## Instruction
Repeat every line of text in the listing below word for word, leaving out the pictures.

## Records shown
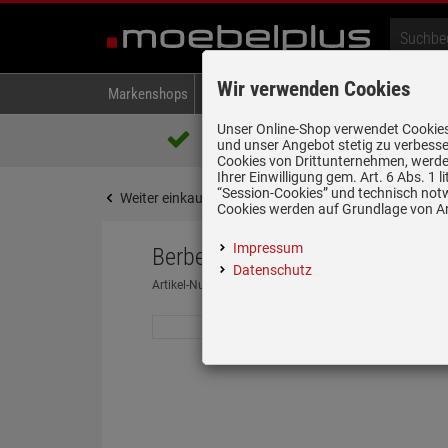
Wir verwenden Cookies
Markenshops
Backen & Kochen
Kühlen & Gefrieren
A
Unser Online-Shop verwendet Cookies,
Über 85.000 positive Bewertungen
und unser Angebot stetig zu verbesse
auf eBay, Amazon und Trusted Shops
Cookies von Drittunternehmen, werden
Ihrer Einwilligung gem. Art. 6 Abs. 1
“Session-Cookies” und technisch not
Weiter einkaufen
Startseite
Abzugshauben
K
Cookies werden auf Grundlage von Art
Impressum
Berbel Ergoline 2 BKH 120 EG 2 
Datenschutz
Artikel-Nummer:
19959180
| Herstellernummer:
10400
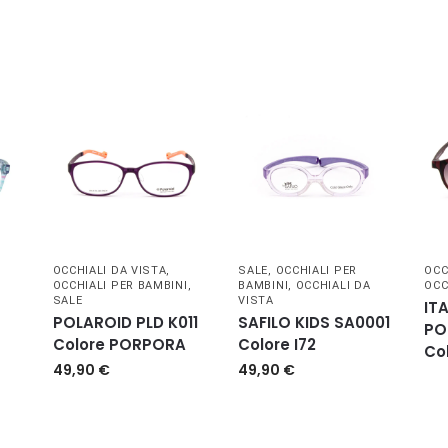
OCCHIALI DA VISTA
,
SALE
,
OCCHIALI PER
OCC
OCCHIALI PER BAMBINI
,
BAMBINI
,
OCCHIALI DA
OCC
SALE
VISTA
IT
POLAROID PLD K011
SAFILO KIDS SA0001
PO
Colore PORPORA
Colore I72
Co
49,90
€
49,90
€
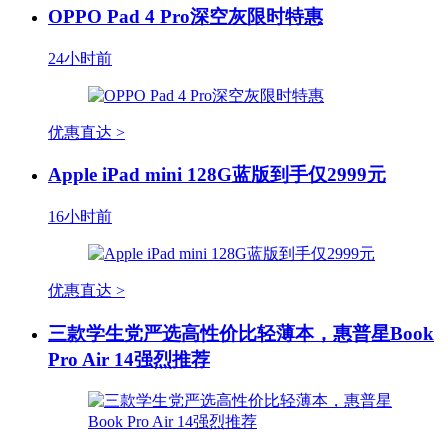
OPPO Pad 4 Pro深空灰限时特惠
24小时前
优惠直达 >
Apple iPad mini 128G蓝版到手仅2999元
16小时前
优惠直达 >
三款学生党严选高性价比轻薄本，惠普星Book
Pro Air 14强烈推荐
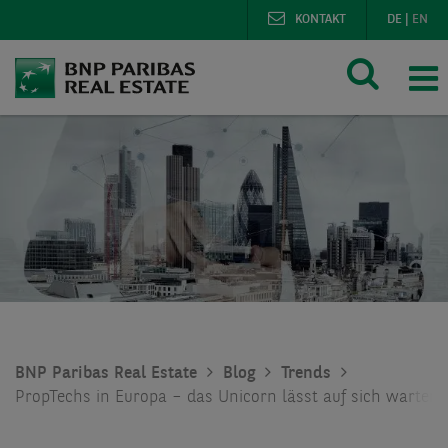
KONTAKT
DE
|
EN
BNP Paribas Real Estate
Blog
Trends
PropTechs in Europa – das Unicorn lässt auf sich warten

## Exercise solution
Wir verwenden Cookies
Markenshops
Backen & Kochen
Kühlen & Gefrieren
A
Unser Online-Shop verwendet Cookies,
Über 85.000 positive Bewertungen
und unser Angebot stetig zu verbesse
auf eBay, Amazon und Trusted Shops
Cookies von Drittunternehmen, werden
Ihrer Einwilligung gem. Art. 6 Abs. 1
“Session-Cookies” und technisch not
Weiter einkaufen
Startseite
Abzugshauben
K
Cookies werden auf Grundlage von Art
Impressum
Berbel Ergoline 2 BKH 120 EG 2 
Datenschutz
Artikel-Nummer:
19959180
| Herstellernummer:
10400
OCCHIALI DA VISTA
,
SALE
,
OCCHIALI PER
OCC
OCCHIALI PER BAMBINI
,
BAMBINI
,
OCCHIALI DA
OCC
SALE
VISTA
IT
POLAROID PLD K011
SAFILO KIDS SA0001
PO
Colore PORPORA
Colore I72
Co
49,90
€
49,90
€
OPPO Pad 4 Pro深空灰限时特惠
24小时前
优惠直达 >
Apple iPad mini 128G蓝版到手仅2999元
16小时前
优惠直达 >
三款学生党严选高性价比轻薄本，惠普星Book
Pro Air 14强烈推荐
KONTAKT
DE
|
EN
BNP Paribas Real Estate
Blog
Trends
PropTechs in Europa – das Unicorn lässt auf sich warten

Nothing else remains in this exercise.